Chase played an integral role in LSU’s high-octane offense that fueled the Tigers to an undefeated season and a national title.
Burrow, who spent two years at LSU before joining the Bengals, has openly supported the idea of playing with Chase again.
“It’s pretty easy to throw to him when he has 5 yards of separation every snap,” Burrow said in January. “He’s an exciting player and a great guy and a friend as well.”
Cincinnati is in dire need of a speedy playmaker at outside wide receiver. For years, the Bengals relied on A.J. Green to win perimeter battles. Green signed with Arizona during free agency after limited production the past two years, mostly because of injuries.

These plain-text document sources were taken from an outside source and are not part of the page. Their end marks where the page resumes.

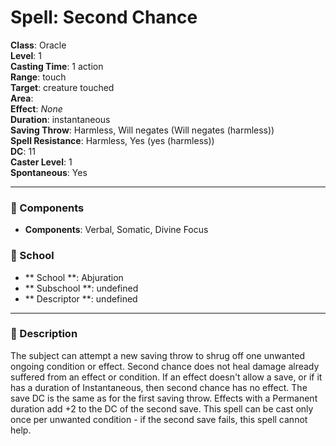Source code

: 
# Spell: Second Chance
**Class**: Oracle  
**Level**: 1  
**Casting Time**: 1 action  
**Range**: touch  
**Target**: creature touched  
**Area**:   
**Effect**: _None_  
**Duration**: instantaneous  
**Saving Throw**: Harmless, Will negates (Will negates (harmless))  
**Spell Resistance**: Harmless, Yes (yes (harmless))  
**DC**: 11  
**Caster Level**: 1  
**Spontaneous**: Yes

---

### 🔮 Components
- **Components**: Verbal, Somatic, Divine Focus

### 🏫 School
- ** School **: Abjuration
- ** Subschool **: undefined
- ** Descriptor **: undefined
---

### 📜 Description
The subject can attempt a new saving throw to shrug off one unwanted ongoing condition or effect. Second chance does not heal damage already suffered from an effect or condition. If an effect doesn't allow a save, or if it has a duration of Instantaneous, then second chance has no effect. The save DC is the same as for the first saving throw. Effects with a Permanent duration add +2 to the DC of the second save. This spell can be cast only once per unwanted condition - if the second save fails, this spell cannot help.
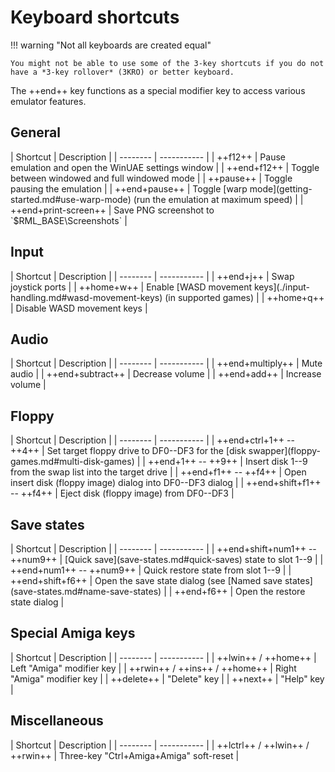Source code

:# Keyboard shortcuts

!!! warning "Not all keyboards are created equal"

    You might not be able to use some of the 3-key shortcuts if you do not
    have a *3-key rollover* (3KRO) or better keyboard.


The ++end++ key functions as a special modifier key to access various emulator
features.


## General

<div class="compact" markdown>
| Shortcut             | Description                                           |
| --------             | -----------                                           |
| ++f12++              | Pause emulation and open the WinUAE settings window   |
| ++end+f12++          | Toggle between windowed and full windowed mode        |
| ++pause++            | Toggle pausing the emulation                          |
| ++end+pause++        | Toggle [warp mode](getting-started.md#use-warp-mode) (run the emulation at maximum speed) |
| ++end+print-screen++ | Save PNG screenshot to `$RML_BASE\Screenshots`        |
</div>


## Input

<div class="compact" markdown>
| Shortcut   | Description                |
| --------   | -----------                |
| ++end+j++  | Swap joystick ports        |
| ++home+w++ | Enable [WASD movement keys](./input-handling.md#wasd-movement-keys) (in supported games) |
| ++home+q++ | Disable WASD movement keys |
</div>


## Audio

<div class="compact" markdown>
| Shortcut         | Description     |
| --------         | -----------     |
| ++end+multiply++ | Mute audio      |
| ++end+subtract++ | Decrease volume |
| ++end+add++      | Increase volume |
</div>


## Floppy

<div class="compact" markdown>
| Shortcut                   | Description                                                 |
| --------                   | -----------                                                 |
| ++end+ctrl+1++ -- ++4++    | Set target floppy drive to DF0--DF3 for the [disk swapper](floppy-games.md#multi-disk-games) |
| ++end+1++ -- ++9++         | Insert disk 1--9 from the swap list into the target drive   |
| ++end+f1++ -- ++f4++       | Open insert disk (floppy image) dialog into DF0--DF3 dialog |
| ++end+shift+f1++ -- ++f4++ | Eject disk (floppy image) from DF0--DF3                     |
</div>


## Save states

<div class="compact" markdown>
| Shortcut                       | Description                        |
| --------                       | -----------                        |
| ++end+shift+num1++ -- ++num9++ | [Quick save](save-states.md#quick-saves) state to slot 1--9 |
| ++end+num1++ -- ++num9++       | Quick restore state from slot 1--9 |
| ++end+shift+f6++               | Open the save state dialog (see [Named save states](save-states.md#name-save-states) |
| ++end+f6++                     | Open the restore state dialog      |
</div>


## Special Amiga keys

<div class="compact" markdown>
| Shortcut                      | Description                |
| --------                      | -----------                |
| ++lwin++ / ++home++           | Left "Amiga" modifier key  |
| ++rwin++ / ++ins++ / ++home++ | Right "Amiga" modifier key |
| ++delete++                    | "Delete" key               |
| ++next++                      | "Help" key                 |
</div>


## Miscellaneous

<div class="compact" markdown>
| Shortcut                        | Description                             |
| --------                        | -----------                             |
| ++lctrl++ / ++lwin++ / ++rwin++ | Three-key "Ctrl+Amiga+Amiga" soft-reset |
</div>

In 2019, Chase was second in the Power Five in receiving yards when lined up on the outside of the formation, according to ESPN Stats & Information. He also ran double the number of vertical routes as Jefferson that season.
Tyler Boyd has emerged as one of the NFL’s best slot receivers and Tee Higgins had a breakout rookie season in 2020, but the Bengals lack quality depth at receiver. If the Bengals take Chase and he pans out, Burrow will have a trio of passing options that will immediately boost the offense.
The case against Chase
Taking Chase represents the risk of potentially passing on Oregon’s Penei Sewell, the top-rated offensive tackle in this draft. And between Cincinnati’s poor pass-blocking metrics in 2020 and Burrow’s season-ending knee injury, it’s clear the Bengals need to do a better job of protecting the franchise’s most important investment.
That isn’t the only reservation surrounding Chase. In an extended interview with Bengals play-by-play announcer Dan Hoard, Tobin expressed some trepidation about drafting players who didn’t play in 2020.
Florida tight end Kyle Pitts, whose stock soared last season, is also a more versatile receiver than Chase and can be used as a traditional tight end as well. Pitts represents a multi-faceted threat that gives the Bengals some unique advantages given the way Burrow and coach Zac Taylor operate.
One could also argue that players like Pitts and Sewell are harder to find than outside wide receivers such as Chase, even if Chase ends up being as good as advertised. Quality wide receivers could become more abundant as college offenses continue to be geared toward spread-out passing attacks and turning out ready-made pros.
Last year, the top 10 rookie wide receivers averaged 805.3 receiving yards per game. In 2015, the top 10 averaged 541.6 yards per game.
But given the quarterback’s preferences and Cincinnati’s needs, the Bengals might have a tough time passing on Chase if he’s available on draft night.